***** Exercise inputs
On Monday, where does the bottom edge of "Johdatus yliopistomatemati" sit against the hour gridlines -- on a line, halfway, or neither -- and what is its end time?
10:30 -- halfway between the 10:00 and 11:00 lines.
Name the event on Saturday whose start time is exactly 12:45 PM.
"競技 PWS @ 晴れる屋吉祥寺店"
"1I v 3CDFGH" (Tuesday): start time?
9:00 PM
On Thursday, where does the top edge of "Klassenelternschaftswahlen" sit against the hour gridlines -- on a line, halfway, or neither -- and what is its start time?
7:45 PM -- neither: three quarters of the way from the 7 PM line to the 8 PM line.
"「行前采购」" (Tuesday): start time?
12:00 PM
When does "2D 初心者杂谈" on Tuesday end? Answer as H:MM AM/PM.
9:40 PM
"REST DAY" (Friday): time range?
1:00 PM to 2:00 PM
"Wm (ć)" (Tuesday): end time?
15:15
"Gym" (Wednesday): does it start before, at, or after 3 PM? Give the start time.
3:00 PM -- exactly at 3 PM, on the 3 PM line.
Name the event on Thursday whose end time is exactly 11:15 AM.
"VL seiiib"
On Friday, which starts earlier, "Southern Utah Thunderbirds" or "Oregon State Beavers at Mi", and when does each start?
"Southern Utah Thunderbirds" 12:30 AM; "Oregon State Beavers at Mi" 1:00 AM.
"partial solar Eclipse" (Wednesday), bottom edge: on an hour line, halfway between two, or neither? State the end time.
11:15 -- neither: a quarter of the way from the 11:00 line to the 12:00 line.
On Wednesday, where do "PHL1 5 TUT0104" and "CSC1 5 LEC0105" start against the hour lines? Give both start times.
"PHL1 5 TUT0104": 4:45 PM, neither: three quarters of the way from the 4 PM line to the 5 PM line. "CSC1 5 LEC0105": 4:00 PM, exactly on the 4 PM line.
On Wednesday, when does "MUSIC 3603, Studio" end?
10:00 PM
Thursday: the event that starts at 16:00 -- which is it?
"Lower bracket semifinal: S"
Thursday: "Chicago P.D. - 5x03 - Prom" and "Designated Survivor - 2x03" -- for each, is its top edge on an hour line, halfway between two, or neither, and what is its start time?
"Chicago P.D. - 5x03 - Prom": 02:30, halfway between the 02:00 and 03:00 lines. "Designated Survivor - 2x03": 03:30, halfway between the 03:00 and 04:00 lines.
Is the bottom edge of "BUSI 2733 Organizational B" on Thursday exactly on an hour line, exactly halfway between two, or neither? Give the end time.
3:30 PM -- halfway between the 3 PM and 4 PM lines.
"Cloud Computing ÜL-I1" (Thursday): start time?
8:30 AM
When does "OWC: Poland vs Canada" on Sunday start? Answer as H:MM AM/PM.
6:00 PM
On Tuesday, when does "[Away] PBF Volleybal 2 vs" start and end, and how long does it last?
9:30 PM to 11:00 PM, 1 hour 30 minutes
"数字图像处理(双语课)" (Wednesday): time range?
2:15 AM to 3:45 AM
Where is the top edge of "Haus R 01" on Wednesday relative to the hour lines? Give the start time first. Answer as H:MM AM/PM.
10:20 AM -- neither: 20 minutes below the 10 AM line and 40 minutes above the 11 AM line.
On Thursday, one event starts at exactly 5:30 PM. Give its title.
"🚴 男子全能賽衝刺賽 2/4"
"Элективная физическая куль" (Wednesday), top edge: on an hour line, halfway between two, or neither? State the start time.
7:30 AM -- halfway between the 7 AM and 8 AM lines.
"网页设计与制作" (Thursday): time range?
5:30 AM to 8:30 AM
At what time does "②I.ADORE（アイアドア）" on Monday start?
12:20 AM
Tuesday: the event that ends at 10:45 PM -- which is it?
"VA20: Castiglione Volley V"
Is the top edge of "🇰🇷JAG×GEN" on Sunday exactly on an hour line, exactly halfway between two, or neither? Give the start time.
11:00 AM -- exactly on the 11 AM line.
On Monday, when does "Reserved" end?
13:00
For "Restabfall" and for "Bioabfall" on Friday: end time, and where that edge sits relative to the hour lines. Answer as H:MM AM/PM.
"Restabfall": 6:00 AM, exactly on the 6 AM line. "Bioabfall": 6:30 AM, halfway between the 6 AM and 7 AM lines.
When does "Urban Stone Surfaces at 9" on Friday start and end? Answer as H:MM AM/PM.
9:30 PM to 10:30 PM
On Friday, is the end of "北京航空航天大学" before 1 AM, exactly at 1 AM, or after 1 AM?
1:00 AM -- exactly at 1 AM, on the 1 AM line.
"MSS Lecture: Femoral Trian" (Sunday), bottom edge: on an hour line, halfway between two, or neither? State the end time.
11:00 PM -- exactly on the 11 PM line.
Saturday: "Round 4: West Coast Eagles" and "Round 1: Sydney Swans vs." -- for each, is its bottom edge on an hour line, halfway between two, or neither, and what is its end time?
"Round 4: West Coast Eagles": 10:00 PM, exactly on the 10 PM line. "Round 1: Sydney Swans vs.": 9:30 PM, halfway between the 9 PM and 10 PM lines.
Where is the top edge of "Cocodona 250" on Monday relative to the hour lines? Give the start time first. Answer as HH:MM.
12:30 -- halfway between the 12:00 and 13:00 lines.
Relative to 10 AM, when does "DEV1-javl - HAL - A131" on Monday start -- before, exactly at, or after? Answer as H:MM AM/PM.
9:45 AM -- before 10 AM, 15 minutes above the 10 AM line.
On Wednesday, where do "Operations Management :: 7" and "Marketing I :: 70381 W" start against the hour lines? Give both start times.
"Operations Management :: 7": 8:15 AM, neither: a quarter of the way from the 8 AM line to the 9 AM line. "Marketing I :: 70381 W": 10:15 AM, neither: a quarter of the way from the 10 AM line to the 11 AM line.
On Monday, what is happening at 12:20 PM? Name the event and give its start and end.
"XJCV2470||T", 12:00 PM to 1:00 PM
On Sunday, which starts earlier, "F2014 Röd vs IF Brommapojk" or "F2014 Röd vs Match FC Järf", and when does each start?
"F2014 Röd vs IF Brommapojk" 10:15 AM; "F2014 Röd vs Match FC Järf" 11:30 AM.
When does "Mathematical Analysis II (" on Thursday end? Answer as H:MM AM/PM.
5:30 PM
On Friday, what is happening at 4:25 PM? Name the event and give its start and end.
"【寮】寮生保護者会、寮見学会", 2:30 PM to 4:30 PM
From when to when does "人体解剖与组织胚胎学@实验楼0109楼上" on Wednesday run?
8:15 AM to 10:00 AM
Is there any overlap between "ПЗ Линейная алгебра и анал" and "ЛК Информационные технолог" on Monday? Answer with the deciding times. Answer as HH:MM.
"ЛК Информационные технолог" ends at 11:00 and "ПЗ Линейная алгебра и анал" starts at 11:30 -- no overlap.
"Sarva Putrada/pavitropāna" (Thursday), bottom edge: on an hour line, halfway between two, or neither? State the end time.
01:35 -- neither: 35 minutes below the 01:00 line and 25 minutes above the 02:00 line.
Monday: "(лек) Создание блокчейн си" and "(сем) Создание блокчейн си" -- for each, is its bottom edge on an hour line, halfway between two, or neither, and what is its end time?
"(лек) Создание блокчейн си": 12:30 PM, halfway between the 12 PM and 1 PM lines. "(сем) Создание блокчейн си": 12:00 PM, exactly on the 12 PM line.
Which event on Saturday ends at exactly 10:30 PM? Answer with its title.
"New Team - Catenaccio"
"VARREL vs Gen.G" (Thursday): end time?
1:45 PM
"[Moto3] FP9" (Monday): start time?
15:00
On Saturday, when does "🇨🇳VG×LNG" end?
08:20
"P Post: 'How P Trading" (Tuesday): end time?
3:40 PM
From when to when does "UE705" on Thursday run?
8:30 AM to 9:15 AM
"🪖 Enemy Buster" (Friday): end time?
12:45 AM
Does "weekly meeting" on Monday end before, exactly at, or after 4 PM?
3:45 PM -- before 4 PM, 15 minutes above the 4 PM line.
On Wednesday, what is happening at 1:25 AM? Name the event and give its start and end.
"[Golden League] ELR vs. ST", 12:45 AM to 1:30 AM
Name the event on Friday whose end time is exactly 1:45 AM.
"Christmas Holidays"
**********
_Goal_
Return, word for word, the lines of the material above from the one containing "lines. Answer as H:MM AM/PM." through the one containing "11:00 PM -- exactly on the 11 PM line.", including both of those lines.

_Expected answer_
For "Restabfall" and for "Bioabfall" on Friday: end time, and where that edge sits relative to the hour lines. Answer as H:MM AM/PM.
"Restabfall": 6:00 AM, exactly on the 6 AM line. "Bioabfall": 6:30 AM, halfway between the 6 AM and 7 AM lines.
When does "Urban Stone Surfaces at 9" on Friday start and end? Answer as H:MM AM/PM.
9:30 PM to 10:30 PM
On Friday, is the end of "北京航空航天大学" before 1 AM, exactly at 1 AM, or after 1 AM?
1:00 AM -- exactly at 1 AM, on the 1 AM line.
"MSS Lecture: Femoral Trian" (Sunday), bottom edge: on an hour line, halfway between two, or neither? State the end time.
11:00 PM -- exactly on the 11 PM line.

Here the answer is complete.